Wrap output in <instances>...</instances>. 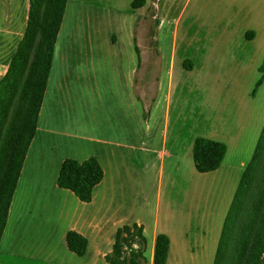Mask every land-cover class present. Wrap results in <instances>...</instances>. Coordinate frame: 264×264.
<instances>
[{
	"label": "rangeland",
	"instance_id": "1",
	"mask_svg": "<svg viewBox=\"0 0 264 264\" xmlns=\"http://www.w3.org/2000/svg\"><path fill=\"white\" fill-rule=\"evenodd\" d=\"M131 1L117 0L116 4L127 21H133L132 43L126 41L116 48L106 37L108 28L115 27L107 25L92 29L91 41L78 43L76 38L81 32L78 34L77 24L81 18L72 4L68 6L55 53L69 56L63 70L68 67L72 72L71 83L62 91L48 92L44 105L49 99L57 105L67 100L69 114L56 124L81 130L86 124L92 129V109L97 110L94 100H99V131L106 141L88 142V150L83 149L86 154L98 152L107 163L112 160V150L123 155V174L117 184H121V193L131 198L134 212L142 215L149 232L160 199L161 211L191 212L193 230L198 226L188 253L183 255L184 264H241L240 246L245 240L249 246L254 239L246 217L255 216L256 230L263 219L264 150L259 166L246 178L249 186L243 191L246 196L241 194V210L230 228L231 237L222 233L264 129V72L260 70L264 61V0H150L142 11L133 9ZM20 3V21L25 28L24 2ZM77 50L83 51V57L77 56ZM108 53H123L124 65L138 64L148 69L138 74L139 79L143 77L142 90L120 83L117 75L104 70L122 61L118 56L110 59ZM63 70L55 66L50 88L54 78H62ZM170 76L177 94L169 106L167 91L166 108L161 113L166 124L169 117V128L175 127L166 147L164 172L160 174L161 159L146 150L147 134L153 131V125L150 122L149 129L140 117L147 111V101L154 112ZM260 77L263 81L256 86ZM57 105L42 110V121L50 109L59 119ZM121 113L133 116L128 120L131 127L126 125L133 137L126 148L111 144L115 140L112 127L117 132ZM209 135L228 146L216 174L198 172L192 157L195 137ZM58 137L70 150L84 145L79 138ZM67 154L78 160L87 156L73 151ZM142 184L148 186L146 199L140 191ZM5 243L6 240L1 244L2 251ZM258 253L254 244L249 254ZM260 256L258 264H264V247ZM113 264L152 262L146 247L136 241L124 246L113 257Z\"/></svg>",
	"mask_w": 264,
	"mask_h": 264
},
{
	"label": "crops",
	"instance_id": "2",
	"mask_svg": "<svg viewBox=\"0 0 264 264\" xmlns=\"http://www.w3.org/2000/svg\"><path fill=\"white\" fill-rule=\"evenodd\" d=\"M20 1L0 0V77L7 72L13 54L17 50L28 25L30 0H22L24 2L22 6L25 7V28L21 24L19 16V8L22 3ZM149 1L146 0L145 3ZM116 3L117 0H67L66 2L60 29L54 44L50 71L38 112L35 133L23 161L9 205L6 225L0 238V264H110L107 255L113 250L118 229L124 225L134 223L143 227L146 238L145 247L152 264L154 262L156 237L160 233L168 235L170 239L166 264H184L183 255L188 253L192 243V235L197 232L198 228L197 226L193 230L192 213L161 211L159 199L156 216L149 232L142 215L134 212L131 198L127 199L126 195L121 193L123 191L119 188L121 184H117V178L123 174L121 171V166L124 164L123 155H117L112 150V160L107 163V160L102 159L101 154L98 152L86 154L83 149L88 150L85 147L88 142L106 141L99 131L101 124L98 109L100 101L94 100L97 110L92 109V129L89 124H86L85 128L82 127L81 130H78V128L68 130L67 125L64 128L63 125L56 124L59 121H65L69 114L67 100L64 103L60 100L57 105L51 103L52 100L49 99L47 104L44 105L48 92L52 94L53 90L62 91L71 83L72 72L69 71L68 67H64L63 70V66H68L69 56H67V53H60L59 56L55 53V46L61 34L68 6L72 4L81 18L80 24H77L80 27L78 34L79 31L81 32L76 38L78 43L91 41V30L107 25L108 27H115L110 30L108 28L106 37L111 39L112 45L116 48L117 46L121 47V44L126 41L132 43L134 31L133 21H127L125 13ZM144 5L132 8L142 11ZM96 31L93 32L96 33ZM245 33L247 34V32ZM78 48L81 49L82 47L79 45ZM78 50L77 56L83 57V51L80 50L78 53ZM122 55L123 53H108L110 59L114 58L116 60L118 56L122 61L118 65L115 64L114 67L105 68L104 70L106 72L112 71L113 74L117 75L120 83L124 81L133 87H140V90H142L144 86L142 85L143 77L139 79L138 74H144L148 69L138 64L134 66L124 65ZM55 66L57 68L60 66L63 70L62 78H54L53 86L50 88L49 82L53 78ZM168 81L169 84L167 82L168 85L166 84L165 91L162 88V94L155 103V113L151 112V109H149L150 104L147 101V111L140 117L141 122H145L147 127L150 122L153 125V131H148L147 134L146 142L149 146L146 147V150L152 154H157L159 157L157 159H161L160 174L164 172L166 147L172 134V128L175 127L169 128V117L166 124L165 117L161 113L166 108L165 96L168 93L167 91H169L170 96L169 106L173 95L177 94L174 91L173 76L172 78L170 76ZM143 93L145 94V92ZM98 96H100L99 92ZM130 98L132 96L129 95ZM52 105L58 106L55 112L58 113L59 119L50 109L48 115L45 111L46 120L42 121V110L44 108L48 110ZM131 118H133L132 115L121 113L117 132L114 131L115 127H112L114 132L112 136L115 140L111 141V144L124 146L125 148L131 145L128 141H132V132L126 126H130L128 120ZM87 127L92 131L86 129ZM151 127L149 125V129ZM59 135L66 138L82 139L84 145L70 150L64 144L65 141L59 139ZM208 137L212 138L210 135ZM117 138L120 141L116 140ZM68 151H73L79 155H87L81 160L73 158L80 162L95 157L103 168V178L94 186L90 201L81 200L72 190L61 188L57 183L62 162L70 158L67 154ZM219 169L220 167L213 171L200 173L216 174ZM140 191L146 199L148 186L142 184ZM69 231H76L87 239L84 254H77L69 248L67 244ZM7 233H9V238L6 239ZM5 240L6 246L2 251L1 244Z\"/></svg>",
	"mask_w": 264,
	"mask_h": 264
},
{
	"label": "trees",
	"instance_id": "3",
	"mask_svg": "<svg viewBox=\"0 0 264 264\" xmlns=\"http://www.w3.org/2000/svg\"><path fill=\"white\" fill-rule=\"evenodd\" d=\"M67 0H30L29 19L25 34L13 54L7 72L0 77V238L6 225L8 209L12 195L25 159L28 147L34 136L38 112L50 71L52 54ZM146 0H133L132 7L138 8ZM38 34V35H37ZM37 36V40H36ZM264 72V61L260 66ZM260 77L257 85L262 83ZM228 146L225 142L197 136L193 144V159L199 172L216 170L222 164ZM264 150V129L260 136L254 157L244 173L243 181L235 195V202L230 208L222 236L231 237L232 228L238 212L241 194L249 186L246 178L259 166V159ZM104 175L103 168L95 157L83 161L67 158L62 162L57 183L61 188L72 190L81 200L92 199L93 188ZM239 205V206H238ZM250 213V211L248 212ZM256 215V212H255ZM254 217H246L254 236L248 246L247 240L240 246L242 263L258 264L264 247V214L260 228L256 230ZM250 236V234H249ZM247 236V237H249ZM248 239V238H247ZM136 241L144 247L146 238L142 225L134 223L124 225L117 231L113 250L107 255L110 264L124 246H132ZM69 248L77 254H84L87 239L76 231L67 234ZM255 244L258 254H249ZM169 236L160 233L156 237L154 264H166L169 254ZM135 260V259H133ZM253 261V262H252Z\"/></svg>",
	"mask_w": 264,
	"mask_h": 264
}]
</instances>
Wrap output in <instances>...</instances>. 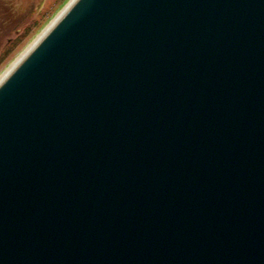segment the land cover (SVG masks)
<instances>
[{
	"label": "water",
	"instance_id": "obj_1",
	"mask_svg": "<svg viewBox=\"0 0 264 264\" xmlns=\"http://www.w3.org/2000/svg\"><path fill=\"white\" fill-rule=\"evenodd\" d=\"M72 1L0 82V264H264V0Z\"/></svg>",
	"mask_w": 264,
	"mask_h": 264
},
{
	"label": "rangeland",
	"instance_id": "obj_2",
	"mask_svg": "<svg viewBox=\"0 0 264 264\" xmlns=\"http://www.w3.org/2000/svg\"><path fill=\"white\" fill-rule=\"evenodd\" d=\"M71 0H10L0 4V77L52 23Z\"/></svg>",
	"mask_w": 264,
	"mask_h": 264
},
{
	"label": "bare ground",
	"instance_id": "obj_3",
	"mask_svg": "<svg viewBox=\"0 0 264 264\" xmlns=\"http://www.w3.org/2000/svg\"><path fill=\"white\" fill-rule=\"evenodd\" d=\"M74 1V0H73ZM72 1V2H73ZM71 4V3H70ZM69 5V4H68ZM68 7V6H67ZM66 7V8H67ZM60 16V13L58 15V17ZM57 18V17H56ZM56 18L52 21V23L50 25H48V27L45 29V31L43 33H41L39 35V37L36 39V41L48 30L49 27L52 26V24L54 23V21L56 20ZM35 41V42H36ZM34 42V43H35ZM34 43L27 49L24 51V53H22V55L11 65V67H9L4 73L3 75L0 77V82L9 74V72L16 66V64L26 55V53L30 50V48L34 45Z\"/></svg>",
	"mask_w": 264,
	"mask_h": 264
},
{
	"label": "flooded vegetation",
	"instance_id": "obj_4",
	"mask_svg": "<svg viewBox=\"0 0 264 264\" xmlns=\"http://www.w3.org/2000/svg\"><path fill=\"white\" fill-rule=\"evenodd\" d=\"M0 4H2L3 7V15L7 17V14L9 12L10 0H0Z\"/></svg>",
	"mask_w": 264,
	"mask_h": 264
}]
</instances>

------------------------------------------------------------

#### [Brief]
Pull every line from the listing above that contains the word "label", and copy each of those lines in full.

#### [Written reply]
	"label": "rangeland",
	"label": "crops",
	"label": "trees",
	"label": "water",
	"label": "rangeland",
	"label": "bare ground",
	"label": "flooded vegetation",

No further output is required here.